The 78th Annual Thunder Bay Christmas Bird Count was a cold one. Owlers that started at 7AM christened the count at -30.3 C, which was the coldest start since 2004. For the 43 birders that were out during the day, the temperatures did not warm up much more, reaching a high of -23.3 C, making this year’s count the coldest since 1993. 
It was not just that the air temperature was cold, winds in the 30km/h range made it feel more like the mid -40s. That did not stop the birders however; total effort was almost exactly the same as last year despite the cold. Kudos to them!

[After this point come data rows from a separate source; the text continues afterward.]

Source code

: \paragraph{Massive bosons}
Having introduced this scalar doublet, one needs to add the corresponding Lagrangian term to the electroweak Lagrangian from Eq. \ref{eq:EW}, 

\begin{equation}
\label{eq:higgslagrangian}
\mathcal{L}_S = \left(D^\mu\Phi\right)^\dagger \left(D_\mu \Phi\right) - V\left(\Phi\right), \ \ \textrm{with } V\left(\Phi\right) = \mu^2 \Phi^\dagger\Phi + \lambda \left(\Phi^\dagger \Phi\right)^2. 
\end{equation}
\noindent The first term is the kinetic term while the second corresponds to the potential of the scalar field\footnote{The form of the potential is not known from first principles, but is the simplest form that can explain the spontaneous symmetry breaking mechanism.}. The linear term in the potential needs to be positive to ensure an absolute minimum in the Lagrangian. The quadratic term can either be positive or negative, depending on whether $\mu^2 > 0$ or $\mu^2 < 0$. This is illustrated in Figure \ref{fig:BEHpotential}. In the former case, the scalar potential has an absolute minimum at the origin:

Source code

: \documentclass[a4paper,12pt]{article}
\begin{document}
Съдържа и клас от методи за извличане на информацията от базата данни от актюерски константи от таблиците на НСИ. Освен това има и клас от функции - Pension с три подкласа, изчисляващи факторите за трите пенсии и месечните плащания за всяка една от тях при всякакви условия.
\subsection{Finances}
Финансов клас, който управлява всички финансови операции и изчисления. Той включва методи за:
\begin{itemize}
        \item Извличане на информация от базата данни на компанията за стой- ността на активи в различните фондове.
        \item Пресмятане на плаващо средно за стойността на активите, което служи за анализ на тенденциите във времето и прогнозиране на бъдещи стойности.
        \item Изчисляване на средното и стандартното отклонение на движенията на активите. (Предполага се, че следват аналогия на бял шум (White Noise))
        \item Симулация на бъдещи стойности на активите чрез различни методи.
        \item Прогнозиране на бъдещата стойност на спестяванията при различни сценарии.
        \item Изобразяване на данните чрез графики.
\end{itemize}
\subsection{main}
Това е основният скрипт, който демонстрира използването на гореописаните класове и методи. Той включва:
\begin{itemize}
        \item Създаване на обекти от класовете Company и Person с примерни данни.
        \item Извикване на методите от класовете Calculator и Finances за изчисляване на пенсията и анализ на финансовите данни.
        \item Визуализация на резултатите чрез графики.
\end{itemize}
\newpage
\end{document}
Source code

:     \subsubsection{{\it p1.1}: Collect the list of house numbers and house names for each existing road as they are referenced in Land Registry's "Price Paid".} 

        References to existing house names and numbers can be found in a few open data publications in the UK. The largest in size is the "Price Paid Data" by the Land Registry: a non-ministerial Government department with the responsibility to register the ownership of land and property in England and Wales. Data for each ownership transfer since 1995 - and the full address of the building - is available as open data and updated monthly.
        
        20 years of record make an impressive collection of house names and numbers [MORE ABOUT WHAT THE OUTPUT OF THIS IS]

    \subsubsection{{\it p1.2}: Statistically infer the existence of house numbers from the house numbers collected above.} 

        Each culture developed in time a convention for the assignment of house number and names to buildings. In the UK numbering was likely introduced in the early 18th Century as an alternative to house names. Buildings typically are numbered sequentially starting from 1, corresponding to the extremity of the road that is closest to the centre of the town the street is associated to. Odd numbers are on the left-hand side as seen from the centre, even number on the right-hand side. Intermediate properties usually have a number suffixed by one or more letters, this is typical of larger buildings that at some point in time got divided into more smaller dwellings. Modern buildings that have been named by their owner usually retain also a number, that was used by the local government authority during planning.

The extreme cold weather arrived on December 20th, just prior to count week, and likely pushed some species out of the area just prior to count week, such as waterfowl. It also likely contributed to birds being less active than usual in order to try and conserve energy and stay warm. 
What did the weather mean for count day? Birders managed to scrounge up 36 species of birds. The 10-year running average for count day is ~49 species, making this years count quite low, in fact the lowest since 1995. The total number of birds seen was 4877, which is about half of the 10-year average, and the lowest since 1986. Count week (+/- 3 days) provided 6 additional species but still less than average.
Some birds that were missed included; Glaucous Gull, it was seen during count week but missed on count day for the first time since 1995, Common Goldeneye was also missed for the first time since 2004. Other unusual absentees for the count included: Boreal Chickadee (49 counts), Purple Finch (34 counts), Mallard and Snow Bunting (28 counts). 
Only 681 European Starlings were counted, an average count number is ~2200, and only 3 Pileated Woodpeckers were recorded, the lowest number in 17 years. Some birds did not seem to mind the cold though, Black-capped Chickadees, Downy and Hairy Woodpeckers and Bohemian Waxwings were pretty much at average count numbers or slightly higher. Four Brown Creepers was unusually high and the amount tied the record with four other count years. Six White-throated Sparrows was also abnormally high, with the average only 1 in years that the species is recorded. 
There were only three unusual bird species for the CBC in 2017. A count week Boreal Owl was only the third record for the CBC in its 78 years. A Brown Thrasher that has been reoccurring throughout fall and winter was also counted on count day, which is only the eighth time the species has been counted. A White-crowned Sparrow that had been present since December 5th was spotted by a feeder watcher on count day. This is only the 
seventh record for the species, the last one coming in 2014.
The 43 birders were subdivided into 14 areas within the 15-mile diameter count circle. Amongst the field parties, the highest species count was Area 5 (Westfort area) with 20 species, followed by Area 10 (Broadway Avenue area) with 19 species and Area 13 (John Street/Government Road Area) with 15 species. Highest individual count was Area 5 with 1050 total birds. Increased number of feeder watchers helped pitch in with 16 species of birds and the only group that counted Grey Jay, House Finch and White-crowned Sparrow.
Four mammal species were observed, 38 red squirrels topping the list. Only 12 white-tailed deer were seen. Other mammal sightings included eastern gray squirrel, red fox, and snowshoe hair.
The total count can be viewed in table format by clicking here.
I wish to thank the participants that attended the 78th Thunder Bay CBC. Also, thank you to Sue and Mike Bryan for hosting the potluck supper and compilation after the count, and to all the volunteers that helped make the dinner and clean-up run so smoothly.